Segment Open

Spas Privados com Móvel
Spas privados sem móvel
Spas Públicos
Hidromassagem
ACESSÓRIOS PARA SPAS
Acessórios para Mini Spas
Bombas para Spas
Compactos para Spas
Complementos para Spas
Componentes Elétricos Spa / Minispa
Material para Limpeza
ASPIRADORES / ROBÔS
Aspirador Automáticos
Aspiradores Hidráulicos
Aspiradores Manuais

Segment Closed

Exercise objective -
Retyping the data above exactly and in full is the task.

Answer to this task -
Spas Privados com Móvel
Spas privados sem móvel
Spas Públicos
Hidromassagem
ACESSÓRIOS PARA SPAS
Acessórios para Mini Spas
Bombas para Spas
Compactos para Spas
Complementos para Spas
Componentes Elétricos Spa / Minispa
Material para Limpeza
ASPIRADORES / ROBÔS
Aspirador Automáticos
Aspiradores Hidráulicos
Aspiradores Manuais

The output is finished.